**Task instructions**: Copy each line of the following data that contains "person".

**Data provided**:
----
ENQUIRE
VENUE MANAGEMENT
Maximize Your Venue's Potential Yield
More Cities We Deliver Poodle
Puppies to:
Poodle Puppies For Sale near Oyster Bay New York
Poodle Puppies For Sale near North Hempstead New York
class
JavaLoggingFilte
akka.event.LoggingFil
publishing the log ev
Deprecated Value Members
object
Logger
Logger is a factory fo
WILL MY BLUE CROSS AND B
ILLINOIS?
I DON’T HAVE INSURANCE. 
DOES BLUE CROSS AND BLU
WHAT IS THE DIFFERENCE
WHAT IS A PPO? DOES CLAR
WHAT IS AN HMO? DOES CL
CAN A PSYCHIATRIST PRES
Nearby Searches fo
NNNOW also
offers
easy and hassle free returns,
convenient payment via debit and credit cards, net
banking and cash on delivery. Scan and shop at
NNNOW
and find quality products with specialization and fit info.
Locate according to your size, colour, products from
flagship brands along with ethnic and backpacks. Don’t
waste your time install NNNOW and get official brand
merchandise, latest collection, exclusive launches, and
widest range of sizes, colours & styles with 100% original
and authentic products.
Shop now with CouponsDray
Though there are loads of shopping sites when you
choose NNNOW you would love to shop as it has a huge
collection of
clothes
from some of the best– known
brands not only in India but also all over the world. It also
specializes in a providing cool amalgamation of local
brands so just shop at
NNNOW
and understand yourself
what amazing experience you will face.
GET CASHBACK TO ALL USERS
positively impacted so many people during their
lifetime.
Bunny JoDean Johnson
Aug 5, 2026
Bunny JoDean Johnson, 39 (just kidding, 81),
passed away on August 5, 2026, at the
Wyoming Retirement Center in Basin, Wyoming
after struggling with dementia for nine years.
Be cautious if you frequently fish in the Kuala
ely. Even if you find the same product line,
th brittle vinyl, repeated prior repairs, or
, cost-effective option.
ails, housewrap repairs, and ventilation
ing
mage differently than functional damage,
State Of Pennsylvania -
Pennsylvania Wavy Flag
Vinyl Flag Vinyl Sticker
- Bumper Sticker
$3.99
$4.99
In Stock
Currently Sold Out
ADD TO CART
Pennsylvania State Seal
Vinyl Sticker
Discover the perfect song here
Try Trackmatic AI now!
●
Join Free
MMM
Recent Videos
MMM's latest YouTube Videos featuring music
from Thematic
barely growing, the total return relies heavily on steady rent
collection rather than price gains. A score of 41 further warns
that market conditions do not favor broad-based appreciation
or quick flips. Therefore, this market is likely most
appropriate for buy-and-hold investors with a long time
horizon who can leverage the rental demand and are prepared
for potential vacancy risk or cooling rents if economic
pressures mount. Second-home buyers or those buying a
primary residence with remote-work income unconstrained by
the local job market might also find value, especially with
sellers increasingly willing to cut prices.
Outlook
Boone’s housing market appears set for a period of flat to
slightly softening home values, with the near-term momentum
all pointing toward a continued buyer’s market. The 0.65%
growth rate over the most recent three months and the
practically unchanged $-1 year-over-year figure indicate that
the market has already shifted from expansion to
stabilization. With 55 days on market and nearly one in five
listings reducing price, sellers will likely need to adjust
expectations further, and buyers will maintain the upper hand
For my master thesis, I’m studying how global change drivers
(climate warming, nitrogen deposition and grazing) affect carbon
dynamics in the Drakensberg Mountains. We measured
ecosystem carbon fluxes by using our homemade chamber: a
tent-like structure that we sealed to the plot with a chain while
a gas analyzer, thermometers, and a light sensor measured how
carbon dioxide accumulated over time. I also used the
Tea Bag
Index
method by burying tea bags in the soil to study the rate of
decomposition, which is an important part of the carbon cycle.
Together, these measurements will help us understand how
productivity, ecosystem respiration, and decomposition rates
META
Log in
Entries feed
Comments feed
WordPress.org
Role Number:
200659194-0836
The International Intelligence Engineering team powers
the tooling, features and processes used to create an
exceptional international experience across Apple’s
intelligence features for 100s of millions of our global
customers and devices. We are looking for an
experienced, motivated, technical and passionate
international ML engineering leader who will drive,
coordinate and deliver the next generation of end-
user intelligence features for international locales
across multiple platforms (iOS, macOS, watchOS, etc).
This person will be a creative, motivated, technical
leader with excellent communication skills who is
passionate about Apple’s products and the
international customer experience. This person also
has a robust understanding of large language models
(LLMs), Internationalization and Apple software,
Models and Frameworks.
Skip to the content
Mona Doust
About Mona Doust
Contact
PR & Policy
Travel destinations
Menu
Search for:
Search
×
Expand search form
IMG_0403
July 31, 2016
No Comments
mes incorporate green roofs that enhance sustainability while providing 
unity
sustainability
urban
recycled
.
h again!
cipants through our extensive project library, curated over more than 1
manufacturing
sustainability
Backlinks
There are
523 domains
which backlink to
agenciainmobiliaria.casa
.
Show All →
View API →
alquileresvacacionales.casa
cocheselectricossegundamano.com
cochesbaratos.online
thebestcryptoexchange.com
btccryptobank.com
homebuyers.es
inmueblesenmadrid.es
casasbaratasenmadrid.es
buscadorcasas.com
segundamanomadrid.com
----
**Output below**:
This person will be a creative, motivated, technical
international customer experience. This person also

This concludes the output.